Image courtesy of Nicholas Eckhart

Where did Sports Authority’s customers go? The sporting goods retailer filed for bankruptcy almost a year ago, closing all of its stores by the end of the summer. However, other retailers in this sector are puzzled because the Sports Authority customers who, in theory, should have taken their business to the competition have apparently just stopped buying sporting goods.

Where did they go? Experts aren’t sure, but it probably depends on what they were shopping for. The trade publication Footwear News has an obvious focus, and it notes that sales of sneakers and more specialized athletic shoes were already falling before Sports Authority closed its doors.

Over the last year since the chain filed for bankruptcy protection, the market for running shoes has in particular shrank. An analyst with The NPD Group pointed out that lower sales were “primarily caused by the absence of The Sports Authority — nowhere was this void felt more than in running footwear, which declined 8 percent.”

Are people really that impulsive?

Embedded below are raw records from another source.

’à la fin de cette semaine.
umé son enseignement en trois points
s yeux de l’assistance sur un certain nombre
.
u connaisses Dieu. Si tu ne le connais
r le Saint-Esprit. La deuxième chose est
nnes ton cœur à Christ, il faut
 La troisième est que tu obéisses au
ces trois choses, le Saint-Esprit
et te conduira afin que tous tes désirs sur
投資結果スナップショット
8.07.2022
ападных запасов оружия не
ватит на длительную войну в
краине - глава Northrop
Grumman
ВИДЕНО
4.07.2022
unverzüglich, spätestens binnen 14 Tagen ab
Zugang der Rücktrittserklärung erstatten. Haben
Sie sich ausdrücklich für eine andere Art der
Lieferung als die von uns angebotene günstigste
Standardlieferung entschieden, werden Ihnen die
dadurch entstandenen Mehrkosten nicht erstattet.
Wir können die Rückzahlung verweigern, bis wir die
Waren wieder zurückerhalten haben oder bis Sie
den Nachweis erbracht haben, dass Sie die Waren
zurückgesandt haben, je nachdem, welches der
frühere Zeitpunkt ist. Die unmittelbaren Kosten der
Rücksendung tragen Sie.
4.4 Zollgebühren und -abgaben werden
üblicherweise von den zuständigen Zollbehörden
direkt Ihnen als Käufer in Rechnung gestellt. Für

Do we not buy running shoes until we see a physical display in a store? That seems unlikely to a layperson, but retail experts told Footwear News that they’re waiting for former Sports Authority customers to switch their spending over to Dick’s Sporting Goods once it completes its assimilation of the former Sports Authority brand.

Dick’s took over the intellectual property of its failed competitor, and also bought a few dozen of its leases out of bankruptcy.

Maybe that business is gone, though. Maybe people are buying their sports supplies from Amazon, and their sneakers from Amazon-owned Zappos and never coming back. We might see more closures and failures of lesser sporting goods stores and chains.